Grammars

Group of named regexes that form a formal grammar

Grammars are a powerful tool used to destructure text and often to return data structures that have been created by interpreting that text.

For example, Perl 6 is parsed and executed using a Perl 6-style grammar.

An example that's more practical to the common Perl 6 user is the JSON::Tiny module, which can deserialize any valid JSON file, however the deserializing code is written in less than 100 lines of simple, extensible code.

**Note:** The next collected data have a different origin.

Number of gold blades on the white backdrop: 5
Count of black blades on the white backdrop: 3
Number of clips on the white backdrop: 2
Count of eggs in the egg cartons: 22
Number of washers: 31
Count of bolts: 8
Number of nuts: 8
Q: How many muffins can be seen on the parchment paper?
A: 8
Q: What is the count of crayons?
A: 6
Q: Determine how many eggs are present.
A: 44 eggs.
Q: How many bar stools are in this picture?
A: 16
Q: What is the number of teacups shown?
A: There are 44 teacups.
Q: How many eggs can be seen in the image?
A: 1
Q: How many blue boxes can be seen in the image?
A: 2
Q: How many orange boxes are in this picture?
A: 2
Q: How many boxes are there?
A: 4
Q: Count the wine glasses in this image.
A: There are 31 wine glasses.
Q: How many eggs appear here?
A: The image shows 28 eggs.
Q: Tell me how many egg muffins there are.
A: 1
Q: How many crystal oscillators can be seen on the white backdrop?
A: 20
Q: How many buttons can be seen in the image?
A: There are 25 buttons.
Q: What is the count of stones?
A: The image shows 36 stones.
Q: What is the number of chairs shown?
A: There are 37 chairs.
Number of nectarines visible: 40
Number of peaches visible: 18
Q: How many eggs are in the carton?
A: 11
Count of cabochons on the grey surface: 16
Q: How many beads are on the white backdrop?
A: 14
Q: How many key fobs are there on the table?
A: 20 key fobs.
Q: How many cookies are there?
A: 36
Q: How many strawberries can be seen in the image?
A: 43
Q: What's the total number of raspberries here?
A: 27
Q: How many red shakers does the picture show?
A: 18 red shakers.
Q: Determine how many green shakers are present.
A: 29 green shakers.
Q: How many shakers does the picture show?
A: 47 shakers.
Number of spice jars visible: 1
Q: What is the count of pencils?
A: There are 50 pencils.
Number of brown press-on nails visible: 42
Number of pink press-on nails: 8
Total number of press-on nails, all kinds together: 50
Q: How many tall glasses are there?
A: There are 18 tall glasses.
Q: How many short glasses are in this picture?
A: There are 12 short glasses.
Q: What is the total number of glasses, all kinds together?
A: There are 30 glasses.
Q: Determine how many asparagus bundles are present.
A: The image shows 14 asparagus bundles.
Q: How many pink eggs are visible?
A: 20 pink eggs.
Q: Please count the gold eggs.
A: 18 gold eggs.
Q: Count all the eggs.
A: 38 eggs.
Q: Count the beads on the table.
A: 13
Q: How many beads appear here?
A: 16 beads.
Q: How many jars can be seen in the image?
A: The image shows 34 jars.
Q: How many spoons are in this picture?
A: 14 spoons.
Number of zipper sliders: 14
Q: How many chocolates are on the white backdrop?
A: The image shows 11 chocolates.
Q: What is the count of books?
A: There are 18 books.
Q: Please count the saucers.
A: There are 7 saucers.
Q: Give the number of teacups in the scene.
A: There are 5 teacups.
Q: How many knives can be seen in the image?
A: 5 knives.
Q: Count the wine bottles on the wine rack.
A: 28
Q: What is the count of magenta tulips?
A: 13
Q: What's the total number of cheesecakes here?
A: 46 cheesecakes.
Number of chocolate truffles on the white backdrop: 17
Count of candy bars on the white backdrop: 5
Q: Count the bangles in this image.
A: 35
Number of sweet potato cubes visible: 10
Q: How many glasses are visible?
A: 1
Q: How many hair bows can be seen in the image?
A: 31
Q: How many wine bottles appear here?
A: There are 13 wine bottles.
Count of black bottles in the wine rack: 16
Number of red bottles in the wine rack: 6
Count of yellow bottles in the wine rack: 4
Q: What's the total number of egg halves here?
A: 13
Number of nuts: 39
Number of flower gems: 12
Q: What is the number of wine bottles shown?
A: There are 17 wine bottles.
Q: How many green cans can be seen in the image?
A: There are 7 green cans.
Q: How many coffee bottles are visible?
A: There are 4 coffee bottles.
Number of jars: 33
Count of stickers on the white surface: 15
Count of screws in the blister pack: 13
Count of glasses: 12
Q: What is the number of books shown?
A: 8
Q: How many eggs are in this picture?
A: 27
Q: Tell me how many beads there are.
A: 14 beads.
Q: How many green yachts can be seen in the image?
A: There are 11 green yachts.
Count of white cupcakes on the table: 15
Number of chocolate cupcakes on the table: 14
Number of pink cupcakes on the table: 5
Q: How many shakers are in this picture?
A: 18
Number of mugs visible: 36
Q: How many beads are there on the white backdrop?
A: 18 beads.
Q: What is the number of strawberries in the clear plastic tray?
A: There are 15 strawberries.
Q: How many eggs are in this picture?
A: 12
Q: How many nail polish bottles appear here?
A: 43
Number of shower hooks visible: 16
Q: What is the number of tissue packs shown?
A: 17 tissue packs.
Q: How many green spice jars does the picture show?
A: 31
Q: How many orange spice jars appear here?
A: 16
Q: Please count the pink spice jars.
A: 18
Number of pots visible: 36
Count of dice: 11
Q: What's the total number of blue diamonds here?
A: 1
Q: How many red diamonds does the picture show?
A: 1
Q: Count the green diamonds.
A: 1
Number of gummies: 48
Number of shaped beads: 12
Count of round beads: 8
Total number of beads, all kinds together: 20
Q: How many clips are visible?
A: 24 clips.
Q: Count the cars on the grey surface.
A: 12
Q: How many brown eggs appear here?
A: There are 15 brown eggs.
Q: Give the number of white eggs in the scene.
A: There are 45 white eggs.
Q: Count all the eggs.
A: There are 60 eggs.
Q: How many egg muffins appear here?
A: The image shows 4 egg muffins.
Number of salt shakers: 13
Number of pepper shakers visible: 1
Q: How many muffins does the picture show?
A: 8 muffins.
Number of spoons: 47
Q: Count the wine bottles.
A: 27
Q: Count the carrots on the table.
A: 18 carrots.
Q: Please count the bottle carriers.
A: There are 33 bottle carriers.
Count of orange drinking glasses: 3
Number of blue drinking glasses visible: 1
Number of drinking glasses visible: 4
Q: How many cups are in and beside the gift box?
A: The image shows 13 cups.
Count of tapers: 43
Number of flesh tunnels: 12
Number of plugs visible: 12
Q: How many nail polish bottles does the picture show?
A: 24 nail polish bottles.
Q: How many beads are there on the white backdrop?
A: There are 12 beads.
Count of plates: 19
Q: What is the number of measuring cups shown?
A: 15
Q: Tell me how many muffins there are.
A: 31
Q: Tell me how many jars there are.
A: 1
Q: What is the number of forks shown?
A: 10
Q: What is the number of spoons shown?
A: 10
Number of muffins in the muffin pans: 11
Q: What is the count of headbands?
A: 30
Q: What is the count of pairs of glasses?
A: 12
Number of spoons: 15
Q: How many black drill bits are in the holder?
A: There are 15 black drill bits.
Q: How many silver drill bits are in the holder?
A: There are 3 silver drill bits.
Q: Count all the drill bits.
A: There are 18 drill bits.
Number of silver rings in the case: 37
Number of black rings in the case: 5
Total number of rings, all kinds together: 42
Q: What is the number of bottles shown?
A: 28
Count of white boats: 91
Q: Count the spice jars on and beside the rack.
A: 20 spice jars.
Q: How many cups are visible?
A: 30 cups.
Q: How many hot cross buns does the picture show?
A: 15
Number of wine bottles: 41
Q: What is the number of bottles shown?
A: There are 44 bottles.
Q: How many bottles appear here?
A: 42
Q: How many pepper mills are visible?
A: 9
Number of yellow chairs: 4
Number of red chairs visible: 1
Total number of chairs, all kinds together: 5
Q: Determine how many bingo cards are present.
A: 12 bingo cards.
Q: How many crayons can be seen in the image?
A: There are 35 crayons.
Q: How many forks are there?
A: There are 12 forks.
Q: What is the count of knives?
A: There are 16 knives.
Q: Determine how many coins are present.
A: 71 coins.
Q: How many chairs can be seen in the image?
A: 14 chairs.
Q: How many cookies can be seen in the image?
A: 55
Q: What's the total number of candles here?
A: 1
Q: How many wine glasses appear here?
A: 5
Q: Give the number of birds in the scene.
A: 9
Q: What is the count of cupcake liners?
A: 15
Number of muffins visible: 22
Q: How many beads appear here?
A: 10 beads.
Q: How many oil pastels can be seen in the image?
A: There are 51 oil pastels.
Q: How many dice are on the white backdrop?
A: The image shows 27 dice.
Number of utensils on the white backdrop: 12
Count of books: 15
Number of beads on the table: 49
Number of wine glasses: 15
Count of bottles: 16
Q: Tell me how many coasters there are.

If you didn't like grammar in school, don't let that scare you off grammars. Grammars allow you to group regexes, just as classes allow you to group methods of regular code.

Named Regexes

The main ingredient of grammars is named regexes. While the syntax of Perl 6 Regexes is outside the scope of this document, named regexes have a special syntax, similar to subroutine definitions:[1]

my regex number { \d+ [ \. \d+ ]? }

In this case, we have to specify that the regex is lexically scoped using the my keyword, because named regexes are normally used within grammars.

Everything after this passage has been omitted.